(Data from a dataset)

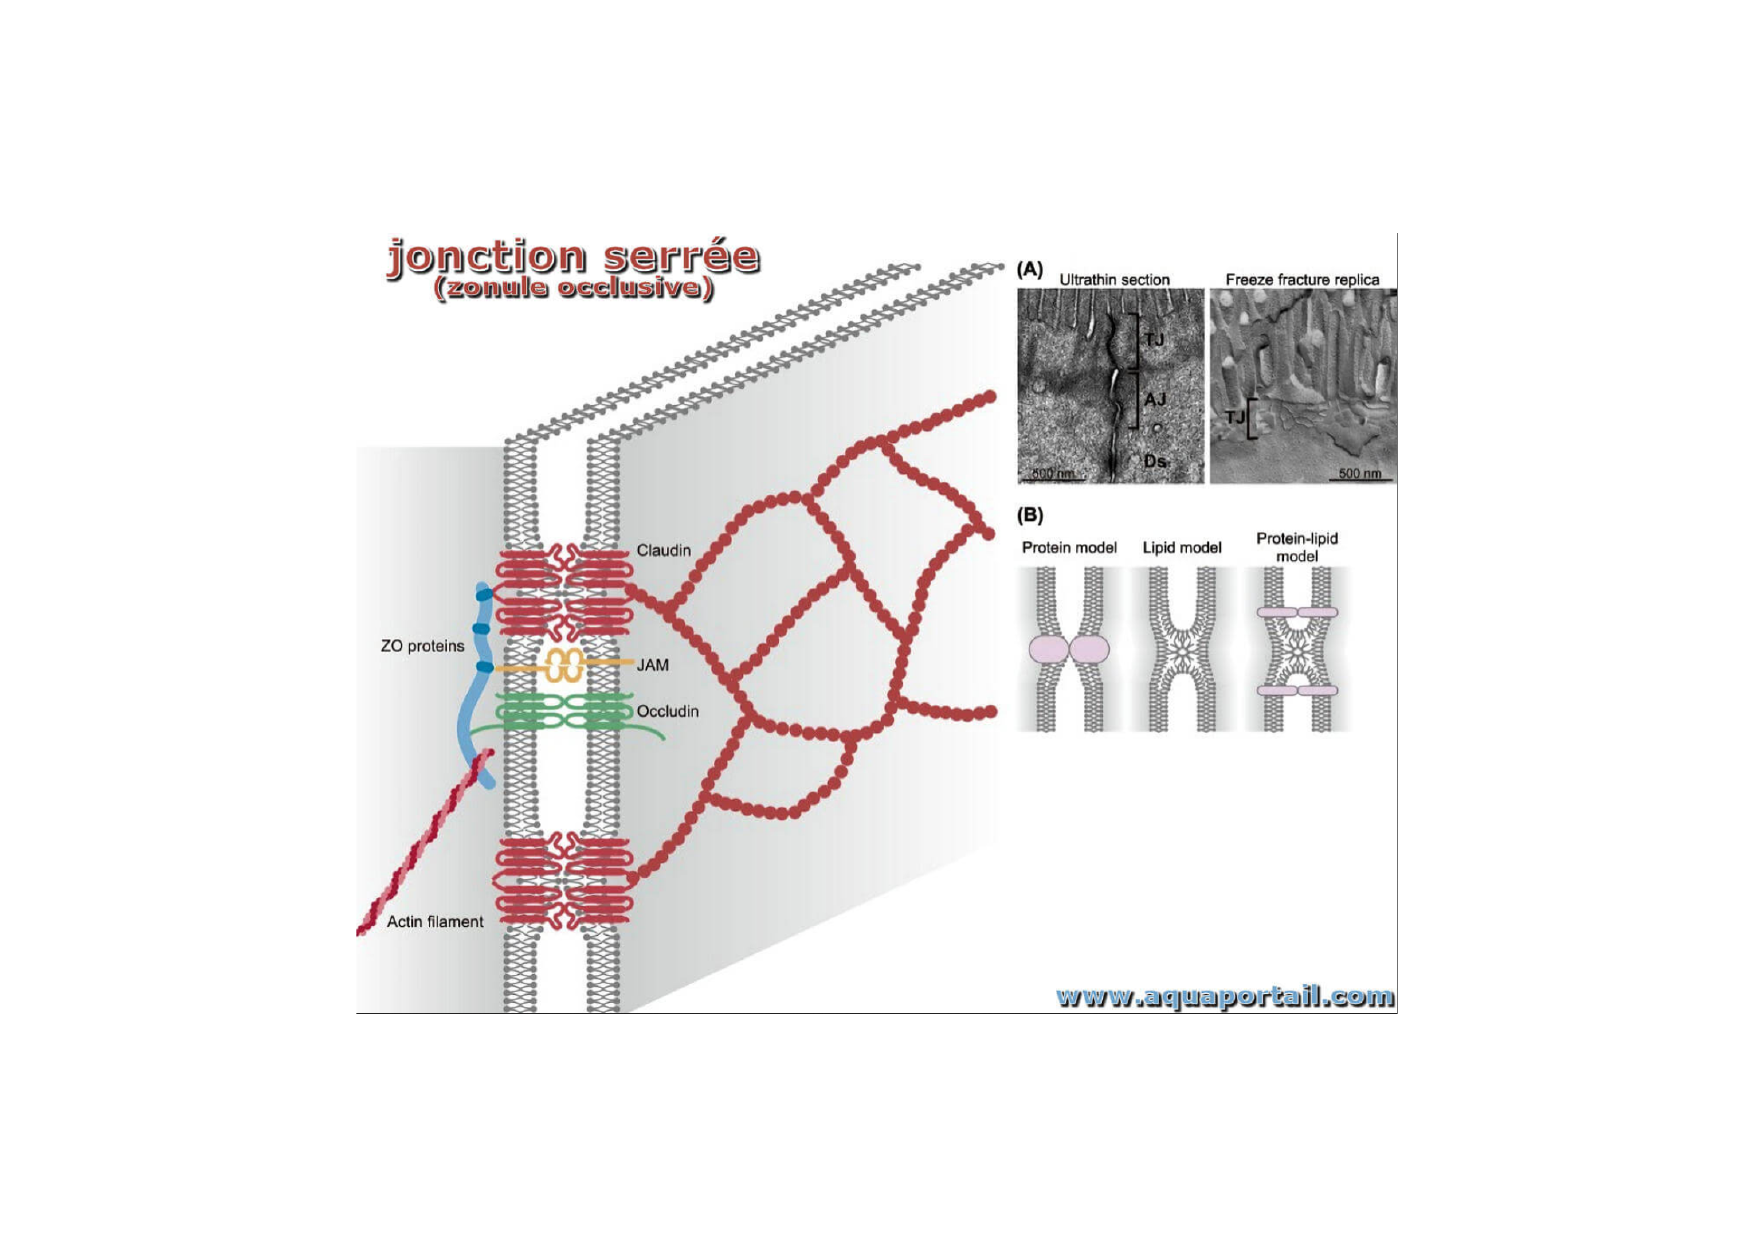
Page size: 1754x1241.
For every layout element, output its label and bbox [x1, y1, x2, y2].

picture [714, 233, 1044, 1014]
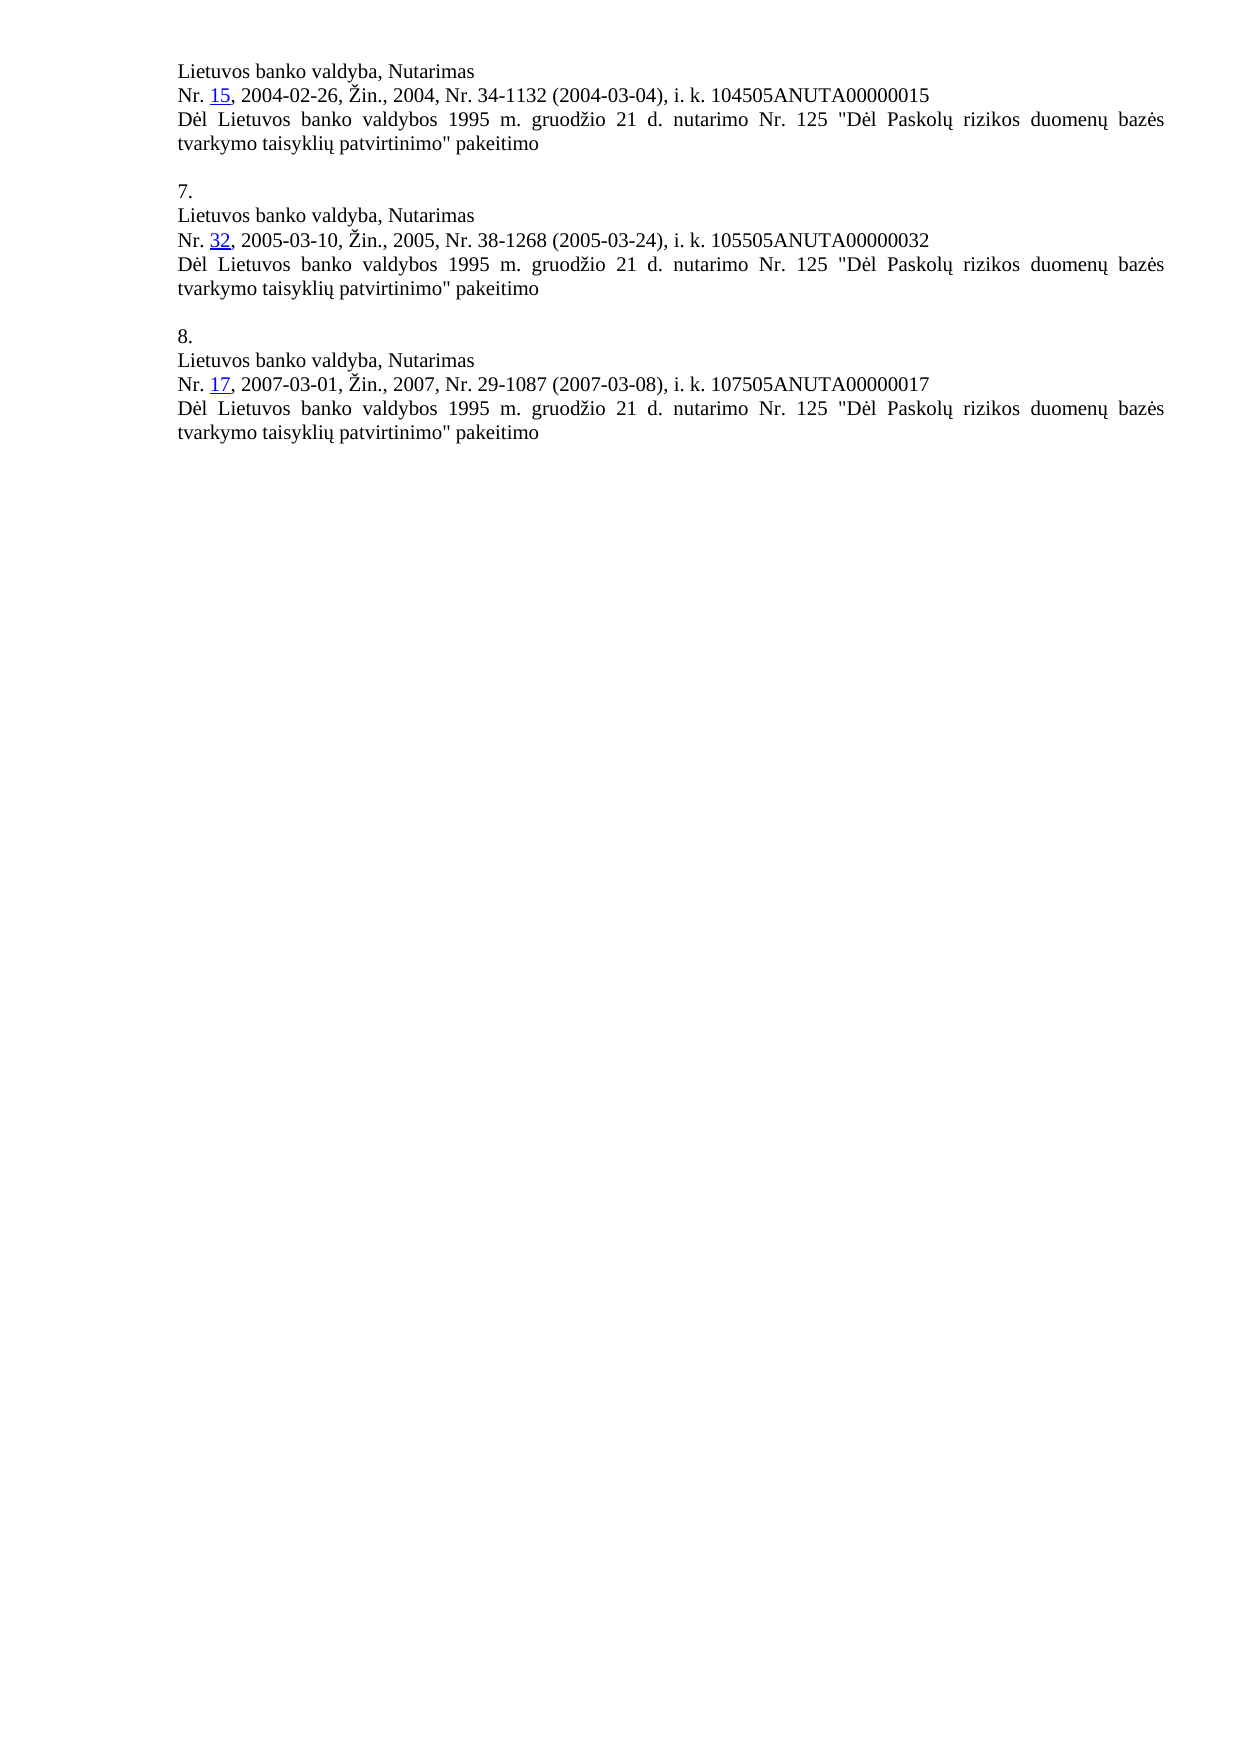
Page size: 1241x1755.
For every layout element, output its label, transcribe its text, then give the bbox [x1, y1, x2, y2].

TASK GOAL: Copy out word for word every line of the data, beginning with the line containing "Page size: 1241x1755." and continuing through the end of the data.

OUTPUT OF THE TASK:
Page size: 1241x1755.
For every layout element, output its label, transcribe its text, then give the bbox [x1, y1, x2, y2].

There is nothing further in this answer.